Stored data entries
↓

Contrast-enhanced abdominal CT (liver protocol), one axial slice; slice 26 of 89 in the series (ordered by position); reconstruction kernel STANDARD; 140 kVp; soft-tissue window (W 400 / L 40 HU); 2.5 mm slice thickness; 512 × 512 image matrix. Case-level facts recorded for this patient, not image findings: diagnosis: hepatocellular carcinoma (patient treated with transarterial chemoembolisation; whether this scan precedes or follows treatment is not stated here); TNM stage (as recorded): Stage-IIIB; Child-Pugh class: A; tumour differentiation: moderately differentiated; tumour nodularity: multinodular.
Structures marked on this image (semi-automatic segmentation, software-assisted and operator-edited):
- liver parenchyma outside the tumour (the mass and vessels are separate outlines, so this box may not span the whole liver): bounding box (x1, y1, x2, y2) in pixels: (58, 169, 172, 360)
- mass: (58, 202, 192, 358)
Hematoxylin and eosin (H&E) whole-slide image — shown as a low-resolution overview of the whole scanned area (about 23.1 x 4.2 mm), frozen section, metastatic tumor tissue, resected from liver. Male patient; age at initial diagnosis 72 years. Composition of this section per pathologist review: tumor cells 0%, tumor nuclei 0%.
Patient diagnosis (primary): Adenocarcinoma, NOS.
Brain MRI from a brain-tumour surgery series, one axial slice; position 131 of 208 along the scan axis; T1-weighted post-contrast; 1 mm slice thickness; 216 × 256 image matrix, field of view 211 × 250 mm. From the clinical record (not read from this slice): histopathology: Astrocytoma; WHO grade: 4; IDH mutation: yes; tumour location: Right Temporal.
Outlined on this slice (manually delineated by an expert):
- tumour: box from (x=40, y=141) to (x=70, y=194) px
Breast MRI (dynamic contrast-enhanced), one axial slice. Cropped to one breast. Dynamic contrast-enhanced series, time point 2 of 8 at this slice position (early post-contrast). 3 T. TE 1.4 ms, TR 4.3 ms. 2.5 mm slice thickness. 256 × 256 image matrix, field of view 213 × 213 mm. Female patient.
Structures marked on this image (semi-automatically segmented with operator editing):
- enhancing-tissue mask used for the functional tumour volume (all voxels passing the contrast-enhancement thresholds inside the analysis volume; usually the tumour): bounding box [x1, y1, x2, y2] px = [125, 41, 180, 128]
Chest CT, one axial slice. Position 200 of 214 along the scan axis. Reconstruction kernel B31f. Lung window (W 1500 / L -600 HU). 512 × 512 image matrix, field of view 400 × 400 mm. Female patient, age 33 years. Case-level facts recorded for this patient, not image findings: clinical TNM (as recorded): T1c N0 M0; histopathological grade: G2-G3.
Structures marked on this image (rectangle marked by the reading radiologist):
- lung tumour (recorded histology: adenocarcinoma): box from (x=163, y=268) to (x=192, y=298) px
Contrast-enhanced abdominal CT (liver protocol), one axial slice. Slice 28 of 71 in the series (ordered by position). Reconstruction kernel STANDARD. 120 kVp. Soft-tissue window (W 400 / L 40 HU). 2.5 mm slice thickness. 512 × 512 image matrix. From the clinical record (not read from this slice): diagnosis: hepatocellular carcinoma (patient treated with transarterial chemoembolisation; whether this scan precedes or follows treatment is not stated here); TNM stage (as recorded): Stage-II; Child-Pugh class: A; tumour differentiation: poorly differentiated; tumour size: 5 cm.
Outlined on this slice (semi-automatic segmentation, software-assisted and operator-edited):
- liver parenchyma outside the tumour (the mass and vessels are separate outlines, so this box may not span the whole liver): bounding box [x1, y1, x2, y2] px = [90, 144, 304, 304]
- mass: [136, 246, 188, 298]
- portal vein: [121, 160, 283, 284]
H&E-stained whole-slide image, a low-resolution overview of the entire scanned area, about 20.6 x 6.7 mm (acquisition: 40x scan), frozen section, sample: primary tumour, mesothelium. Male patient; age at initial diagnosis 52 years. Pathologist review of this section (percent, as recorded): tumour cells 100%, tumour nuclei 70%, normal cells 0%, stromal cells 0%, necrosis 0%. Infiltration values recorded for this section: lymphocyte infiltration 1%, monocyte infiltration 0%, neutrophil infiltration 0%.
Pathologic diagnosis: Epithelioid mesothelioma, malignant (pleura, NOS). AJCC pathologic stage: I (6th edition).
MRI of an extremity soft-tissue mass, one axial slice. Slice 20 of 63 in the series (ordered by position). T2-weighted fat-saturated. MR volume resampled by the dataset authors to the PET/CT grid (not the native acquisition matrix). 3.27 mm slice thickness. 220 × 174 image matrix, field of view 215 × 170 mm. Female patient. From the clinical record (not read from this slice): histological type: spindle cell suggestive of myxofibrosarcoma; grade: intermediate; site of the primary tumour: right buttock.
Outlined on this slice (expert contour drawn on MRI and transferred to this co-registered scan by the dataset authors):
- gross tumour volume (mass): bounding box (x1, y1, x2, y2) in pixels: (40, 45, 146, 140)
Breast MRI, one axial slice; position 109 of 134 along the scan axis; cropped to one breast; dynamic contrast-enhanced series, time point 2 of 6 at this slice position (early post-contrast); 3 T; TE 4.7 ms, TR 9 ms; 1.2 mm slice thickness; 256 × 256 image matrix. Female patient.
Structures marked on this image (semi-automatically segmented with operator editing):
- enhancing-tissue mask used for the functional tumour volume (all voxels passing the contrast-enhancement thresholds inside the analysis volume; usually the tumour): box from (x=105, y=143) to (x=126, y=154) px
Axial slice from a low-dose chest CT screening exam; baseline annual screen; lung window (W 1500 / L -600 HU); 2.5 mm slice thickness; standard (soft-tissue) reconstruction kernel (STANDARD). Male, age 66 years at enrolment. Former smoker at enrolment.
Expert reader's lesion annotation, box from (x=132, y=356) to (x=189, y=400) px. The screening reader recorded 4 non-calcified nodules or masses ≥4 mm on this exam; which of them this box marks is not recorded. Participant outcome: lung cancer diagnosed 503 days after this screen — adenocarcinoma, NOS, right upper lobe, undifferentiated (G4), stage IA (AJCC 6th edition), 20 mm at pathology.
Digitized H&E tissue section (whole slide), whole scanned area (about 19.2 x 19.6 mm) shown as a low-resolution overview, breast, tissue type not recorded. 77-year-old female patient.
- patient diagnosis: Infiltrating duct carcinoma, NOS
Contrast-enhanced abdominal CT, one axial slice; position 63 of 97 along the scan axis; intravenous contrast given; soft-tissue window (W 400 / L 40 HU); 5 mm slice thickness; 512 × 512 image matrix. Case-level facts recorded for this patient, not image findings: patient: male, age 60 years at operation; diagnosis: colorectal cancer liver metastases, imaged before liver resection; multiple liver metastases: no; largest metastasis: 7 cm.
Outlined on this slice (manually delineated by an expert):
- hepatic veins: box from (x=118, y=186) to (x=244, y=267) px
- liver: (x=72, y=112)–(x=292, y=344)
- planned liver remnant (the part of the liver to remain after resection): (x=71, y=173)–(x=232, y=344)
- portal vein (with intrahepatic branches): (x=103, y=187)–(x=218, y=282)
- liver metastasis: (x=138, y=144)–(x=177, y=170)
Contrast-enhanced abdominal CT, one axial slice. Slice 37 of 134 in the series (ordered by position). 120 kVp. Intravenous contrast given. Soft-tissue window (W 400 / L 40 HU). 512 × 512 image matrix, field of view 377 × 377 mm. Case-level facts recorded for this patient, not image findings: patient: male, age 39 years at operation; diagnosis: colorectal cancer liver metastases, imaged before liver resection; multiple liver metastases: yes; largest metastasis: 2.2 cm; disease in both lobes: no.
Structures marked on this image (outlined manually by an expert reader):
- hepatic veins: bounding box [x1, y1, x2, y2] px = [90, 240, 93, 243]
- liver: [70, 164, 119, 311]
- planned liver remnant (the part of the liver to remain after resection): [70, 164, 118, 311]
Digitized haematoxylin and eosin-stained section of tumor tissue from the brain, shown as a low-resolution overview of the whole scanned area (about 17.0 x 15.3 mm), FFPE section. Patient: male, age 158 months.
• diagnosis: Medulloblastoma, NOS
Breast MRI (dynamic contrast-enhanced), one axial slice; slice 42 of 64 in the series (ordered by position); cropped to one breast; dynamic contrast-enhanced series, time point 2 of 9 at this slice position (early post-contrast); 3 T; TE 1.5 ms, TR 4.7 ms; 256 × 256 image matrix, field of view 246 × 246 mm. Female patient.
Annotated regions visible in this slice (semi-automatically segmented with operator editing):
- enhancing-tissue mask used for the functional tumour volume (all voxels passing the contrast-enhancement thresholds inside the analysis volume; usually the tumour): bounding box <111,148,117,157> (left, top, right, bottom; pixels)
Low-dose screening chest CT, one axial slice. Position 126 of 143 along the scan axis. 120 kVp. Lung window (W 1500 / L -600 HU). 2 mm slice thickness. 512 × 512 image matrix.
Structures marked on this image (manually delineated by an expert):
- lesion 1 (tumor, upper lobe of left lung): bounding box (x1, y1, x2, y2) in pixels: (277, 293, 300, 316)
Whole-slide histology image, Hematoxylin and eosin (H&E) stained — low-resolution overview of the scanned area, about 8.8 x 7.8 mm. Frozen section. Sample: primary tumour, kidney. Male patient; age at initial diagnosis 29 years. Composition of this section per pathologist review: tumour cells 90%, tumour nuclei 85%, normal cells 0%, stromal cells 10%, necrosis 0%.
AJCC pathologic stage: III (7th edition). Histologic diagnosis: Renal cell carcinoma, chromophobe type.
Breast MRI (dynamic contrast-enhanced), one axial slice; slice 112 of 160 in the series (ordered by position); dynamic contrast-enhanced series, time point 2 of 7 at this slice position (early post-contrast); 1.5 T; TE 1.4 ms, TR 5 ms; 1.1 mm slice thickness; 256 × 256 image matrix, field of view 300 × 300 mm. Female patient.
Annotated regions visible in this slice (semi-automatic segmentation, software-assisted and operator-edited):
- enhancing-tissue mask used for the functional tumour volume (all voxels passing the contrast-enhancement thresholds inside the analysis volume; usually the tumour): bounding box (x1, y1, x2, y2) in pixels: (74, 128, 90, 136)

↑

_WORK ITEM_
Starting with the line that holds "- liver: (x=72, y=112)–(x=292, y=344)" and ending with the line that holds "- liver metastasis: (x=138, y=144)–(x=177, y=170)", retype every line in the data above exactly, and nothing else.

_FINAL ANSWER_
- liver: (x=72, y=112)–(x=292, y=344)
- planned liver remnant (the part of the liver to remain after resection): (x=71, y=173)–(x=232, y=344)
- portal vein (with intrahepatic branches): (x=103, y=187)–(x=218, y=282)
- liver metastasis: (x=138, y=144)–(x=177, y=170)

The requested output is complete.